# Free Prop supplies



## indamudd (Aug 10, 2006)

Hi everyone, I am new here and you guys probably already know this but just in case and for the new folks here like me. I am in the trades (painter) and if you go to a new construction site (where they are building houses) It's a play ground for supplies! PVC, wood,wire nuts,wire,screws,nails, conduit(metal electrical pipe) and a ton more. Of course you cannot take the new stuff but there are plenty of SCRAPS laying around. You might have to ask the contractor for permission. And tell them what you are here for and assure him that you will not take nothing that is new and you are here just for the scraps. I just stop and walk around on the outside of the building and if you catch it at the right time before the clean up it is a play ground for supplies. I went to a construction site yesterday found some 3 inch pvc and 1 1/2 also,some 2x4 and 2x6 wood about a half of coffee can of drywall screws that I were scattered on the floor,and some wire nuts. The contractor did stop and I approached him and told him I was just getting some scraps for some halloween projects and I told him I would not take the new stuff and he actually told me to go into some of the houses and look around but do not take the new stuff. Of course if there is a house full of workers trying to get stuff done it is not wise to go in and really get permission from the builder to enter but as the outside goes it should be pretty good to go.Keep a eye on the houses that are in the early stages (with no drywall and they are just starting to do the plumbing and electrical thats the gold mine)and go back from time to time. but not to long because they work fast and clean up quick also. Also dumster diving on the sites is great place to find GOLD!! But be real careful because there will be sharp tin from the duct work, nails in boards,etc,etc.AND OF COURSE YOU CANNOT GO IN THE DUMPSTER AND THROW STUFF OUT WHILE SEARCHING AND LEAVE A MESS OUTSIDE THE DUMPSTER!!! But If you want to brave the elements of the mighty dumster it is a pandoras box for goodies. Also last thing once you gain the trust of the contractor he might even start to give you some stuff.(build him a cheap prop from the scraps and garaunteed you will be in with him like gold, hey one hand washes the other).
I know what I just found yesterday saved me at least 50 bucks from buying it at Home Depot. Scott


----------



## ShadyHallows (Jun 14, 2006)

Ah ha they call that dumpster diving here.


----------



## Dr Morbius (Sep 21, 2004)

That's some good advice, Indasand...Thanks for sharing your experiences.


----------



## slightlymad (May 25, 2006)

You forgot the most important advice to give new construction dumpster divers. NEVER OPEN DRYWALL BUCKETS!!!


----------



## Dr Morbius (Sep 21, 2004)

Why?


----------



## Beepem (Jul 17, 2006)

say what bout buckets?


----------



## indamudd (Aug 10, 2006)

OHHH YEAAA, Trust me never open a drywall bucket from the trash because lets say there could be Mr. hanky our corn and peanut covered friend waiting to say hello. Scott


----------



## Dr Morbius (Sep 21, 2004)

AHhhhhh...gross.


----------



## Beepem (Jul 17, 2006)

aahh i dont get it


----------



## Haunted Neurons (Jun 23, 2006)

Beepem said:


> aahh i dont get it


Uh, If you really dont get it then just think of it as a personal porta potty.
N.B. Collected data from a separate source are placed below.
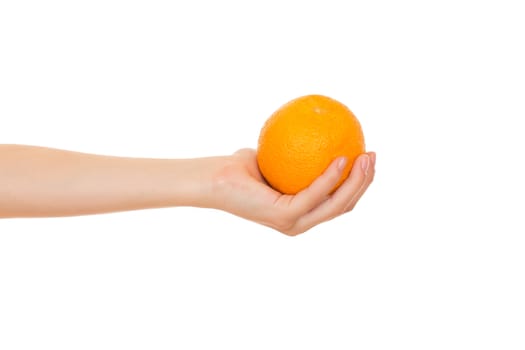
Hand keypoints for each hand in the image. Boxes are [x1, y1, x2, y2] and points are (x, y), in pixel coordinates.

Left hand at [212, 148, 375, 234]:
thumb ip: (299, 152)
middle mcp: (300, 222)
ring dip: (356, 181)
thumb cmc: (239, 167)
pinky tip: (342, 158)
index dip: (359, 183)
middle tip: (372, 155)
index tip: (367, 156)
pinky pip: (314, 194)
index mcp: (301, 212)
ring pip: (336, 205)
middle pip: (344, 206)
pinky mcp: (284, 216)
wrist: (213, 178)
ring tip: (365, 156)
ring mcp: (293, 223)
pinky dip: (330, 177)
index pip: (339, 202)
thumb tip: (322, 132)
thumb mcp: (275, 155)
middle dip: (364, 182)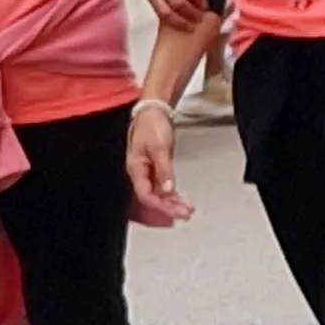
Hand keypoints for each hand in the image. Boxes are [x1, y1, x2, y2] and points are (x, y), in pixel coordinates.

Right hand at [125, 102, 193, 223]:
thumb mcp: (159, 147)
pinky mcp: (157, 167)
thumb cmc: (152, 126)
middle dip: (169, 207)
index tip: (176, 211)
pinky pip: (163, 185)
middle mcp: (141, 173)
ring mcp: (149, 171)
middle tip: (186, 214)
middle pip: (153, 197)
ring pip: (159, 192)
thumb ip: (164, 170)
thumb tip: (168, 190)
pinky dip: (173, 192)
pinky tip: (181, 199)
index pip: (146, 195)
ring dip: (173, 202)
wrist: (154, 111)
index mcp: (136, 169)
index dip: (160, 205)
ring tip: (187, 209)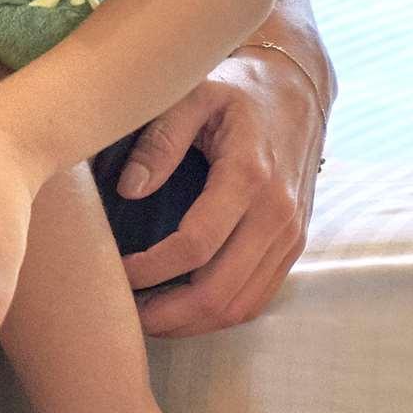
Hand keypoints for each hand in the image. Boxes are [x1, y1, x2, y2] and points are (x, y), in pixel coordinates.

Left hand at [116, 45, 326, 337]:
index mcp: (248, 174)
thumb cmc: (237, 90)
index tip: (115, 271)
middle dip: (166, 314)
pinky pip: (257, 299)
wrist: (297, 89)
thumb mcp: (194, 94)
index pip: (195, 246)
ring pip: (240, 306)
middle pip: (219, 292)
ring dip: (191, 323)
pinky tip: (183, 309)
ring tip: (148, 316)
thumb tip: (128, 189)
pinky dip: (218, 314)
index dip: (150, 271)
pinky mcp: (294, 245)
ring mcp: (291, 234)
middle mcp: (276, 212)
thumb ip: (160, 139)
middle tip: (125, 312)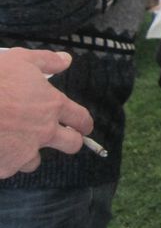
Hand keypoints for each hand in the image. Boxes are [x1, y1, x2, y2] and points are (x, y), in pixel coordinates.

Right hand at [0, 48, 93, 178]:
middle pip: (71, 144)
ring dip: (28, 153)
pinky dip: (3, 161)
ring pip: (35, 161)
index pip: (80, 118)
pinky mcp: (6, 166)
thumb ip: (47, 60)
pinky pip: (9, 168)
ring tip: (14, 143)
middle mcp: (44, 131)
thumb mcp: (22, 59)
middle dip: (71, 142)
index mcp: (53, 106)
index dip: (85, 123)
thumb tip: (66, 60)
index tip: (85, 127)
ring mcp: (25, 151)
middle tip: (63, 139)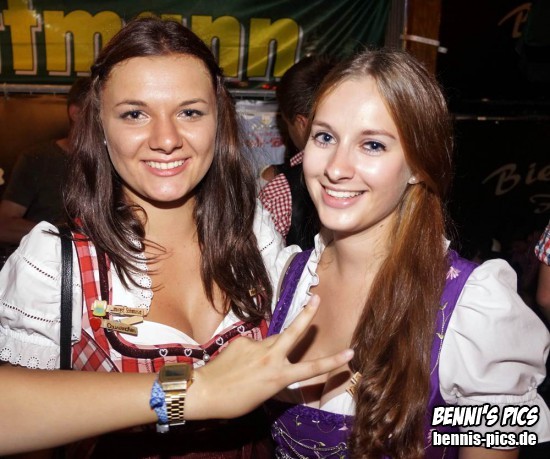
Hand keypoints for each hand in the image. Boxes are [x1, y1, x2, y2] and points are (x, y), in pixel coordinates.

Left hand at [188, 295, 352, 418]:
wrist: (204, 390)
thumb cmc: (235, 400)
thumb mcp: (263, 393)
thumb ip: (274, 372)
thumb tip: (274, 357)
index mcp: (279, 377)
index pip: (313, 369)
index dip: (334, 361)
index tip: (350, 352)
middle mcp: (271, 358)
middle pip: (294, 332)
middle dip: (307, 314)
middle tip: (316, 297)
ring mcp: (256, 346)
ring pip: (270, 341)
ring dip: (268, 350)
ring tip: (248, 369)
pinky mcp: (243, 340)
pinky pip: (252, 345)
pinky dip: (248, 353)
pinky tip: (234, 364)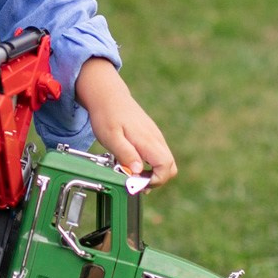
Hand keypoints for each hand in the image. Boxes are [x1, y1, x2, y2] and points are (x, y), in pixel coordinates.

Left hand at [76, 58, 177, 185]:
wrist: (107, 95)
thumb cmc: (107, 115)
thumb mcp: (110, 137)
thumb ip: (125, 154)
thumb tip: (137, 172)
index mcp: (147, 140)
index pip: (166, 166)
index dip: (156, 180)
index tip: (138, 182)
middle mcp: (156, 138)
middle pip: (171, 167)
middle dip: (156, 180)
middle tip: (135, 181)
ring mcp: (155, 136)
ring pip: (166, 162)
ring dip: (152, 173)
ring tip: (132, 173)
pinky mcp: (151, 136)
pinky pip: (158, 155)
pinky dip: (150, 164)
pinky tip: (132, 162)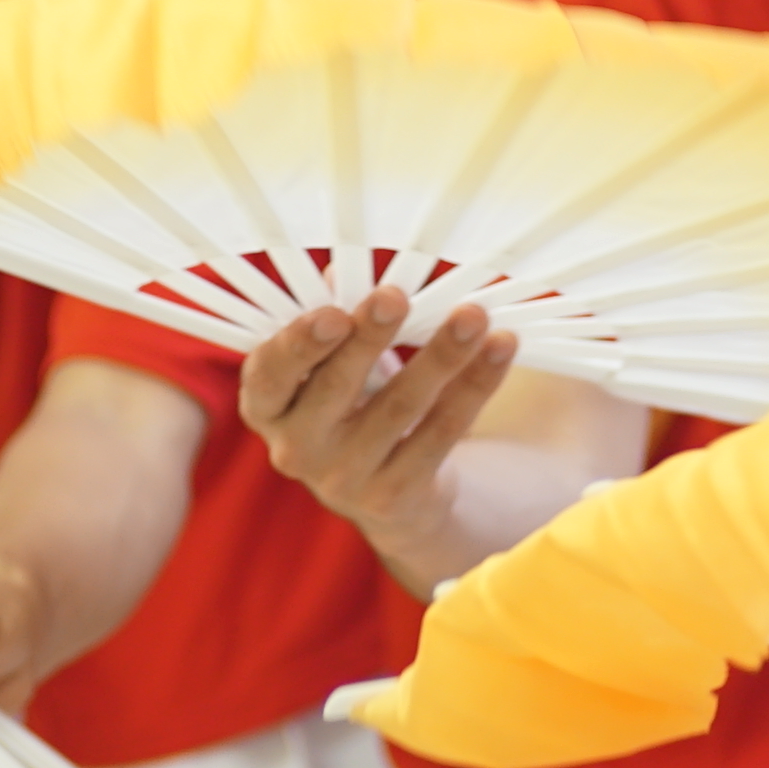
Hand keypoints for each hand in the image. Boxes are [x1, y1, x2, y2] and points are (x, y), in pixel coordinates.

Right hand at [238, 288, 518, 573]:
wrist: (389, 495)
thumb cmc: (353, 406)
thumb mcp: (334, 366)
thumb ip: (335, 321)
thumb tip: (341, 272)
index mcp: (270, 408)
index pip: (269, 376)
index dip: (298, 345)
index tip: (334, 314)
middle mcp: (296, 448)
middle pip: (335, 388)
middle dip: (368, 338)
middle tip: (396, 297)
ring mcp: (345, 477)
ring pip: (400, 408)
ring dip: (440, 355)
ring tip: (472, 316)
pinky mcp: (396, 494)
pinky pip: (443, 432)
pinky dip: (475, 385)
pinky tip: (499, 347)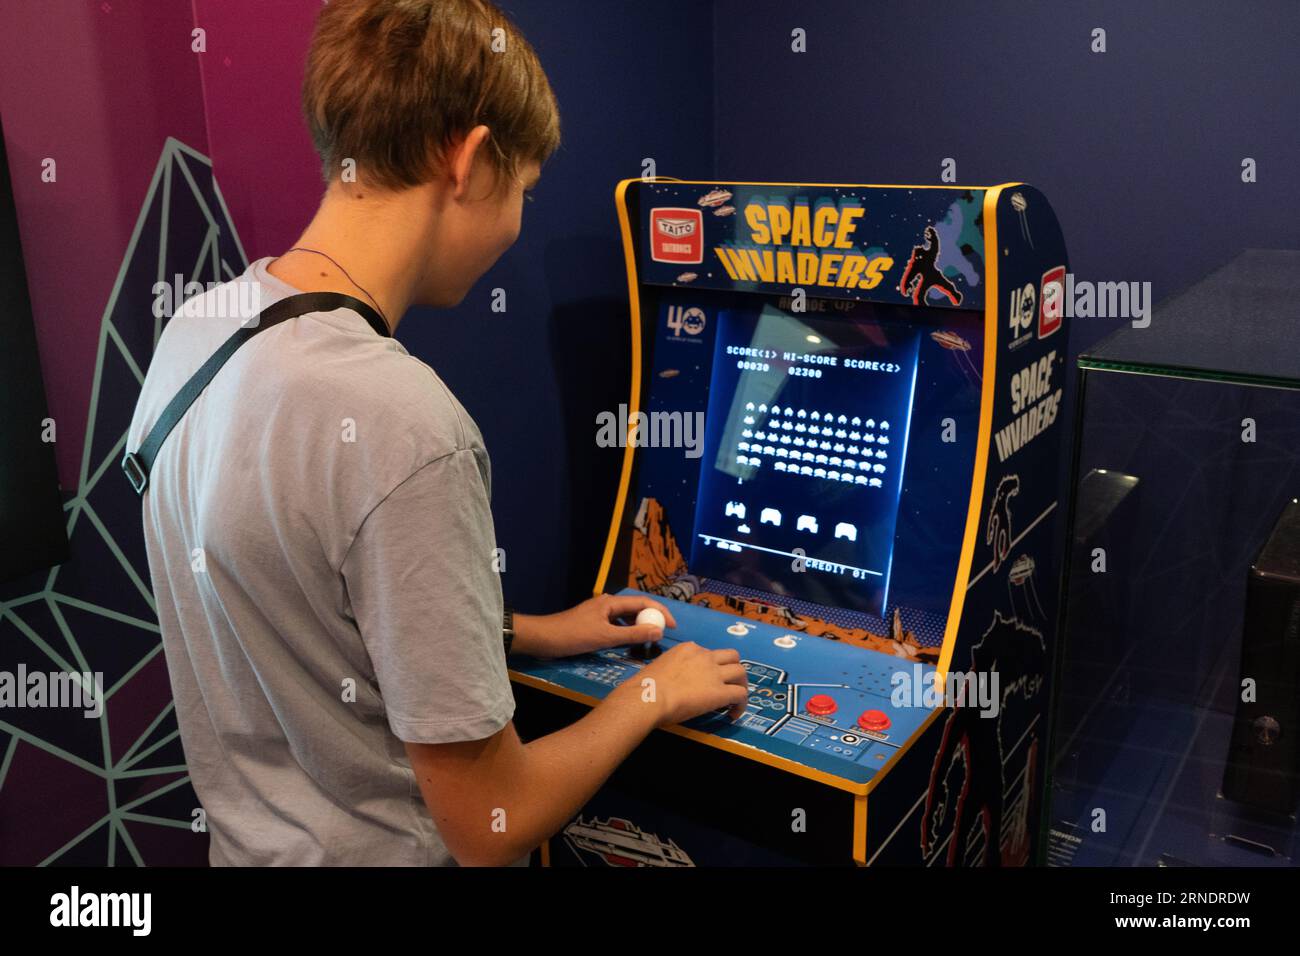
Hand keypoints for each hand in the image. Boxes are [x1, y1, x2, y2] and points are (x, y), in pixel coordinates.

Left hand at [513, 593, 678, 658]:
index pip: (643, 603)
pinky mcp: (593, 624)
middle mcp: (607, 605)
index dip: (660, 613)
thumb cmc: (572, 636)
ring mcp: (599, 614)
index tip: (673, 627)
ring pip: (626, 619)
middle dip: (651, 621)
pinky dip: (625, 634)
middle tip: (663, 636)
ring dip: (638, 628)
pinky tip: (628, 645)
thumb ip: (632, 634)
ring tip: (649, 642)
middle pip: (636, 609)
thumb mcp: (605, 637)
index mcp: (611, 602)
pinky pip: (616, 626)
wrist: (542, 638)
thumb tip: (659, 631)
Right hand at [612, 642, 748, 727]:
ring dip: (741, 684)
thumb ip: (672, 669)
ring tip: (736, 698)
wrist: (649, 696)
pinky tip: (733, 713)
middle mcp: (704, 656)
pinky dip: (742, 704)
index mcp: (688, 649)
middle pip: (731, 656)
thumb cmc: (646, 686)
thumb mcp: (660, 667)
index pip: (708, 652)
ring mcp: (714, 673)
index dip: (711, 666)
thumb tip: (672, 682)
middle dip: (733, 669)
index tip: (707, 678)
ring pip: (741, 671)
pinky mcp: (720, 692)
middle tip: (729, 683)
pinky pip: (741, 694)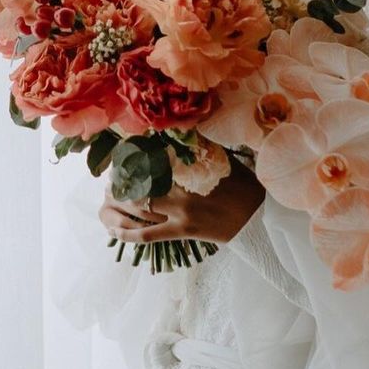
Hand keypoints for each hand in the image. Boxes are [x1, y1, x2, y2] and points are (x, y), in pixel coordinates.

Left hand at [98, 153, 266, 244]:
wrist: (261, 219)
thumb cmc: (245, 188)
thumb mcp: (225, 162)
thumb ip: (202, 149)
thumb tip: (183, 132)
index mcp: (191, 171)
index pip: (153, 161)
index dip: (133, 158)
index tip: (121, 154)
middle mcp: (181, 193)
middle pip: (139, 184)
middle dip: (120, 182)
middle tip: (110, 178)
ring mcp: (179, 215)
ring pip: (137, 209)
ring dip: (117, 204)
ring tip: (107, 198)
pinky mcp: (180, 233)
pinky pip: (147, 236)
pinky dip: (127, 234)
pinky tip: (112, 229)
Sadly it is illeagal to go through the dumpsters at contruction sites here. They say its tresspassing. They have even posted signs on them to keep people out. I guess people have made a mess going through them and pissed the contractors off.

If I see something sticking out I will still do a driveby grab though.


----------



## indamudd (Aug 10, 2006)

unfortunately I been going behind the stores to the dumpsters here and wal mart, toys r us and a few others have inclosed dumsters that are attached to the store and you cannot get into them. Bummer. No free pickins here, ****tttt!!!!


----------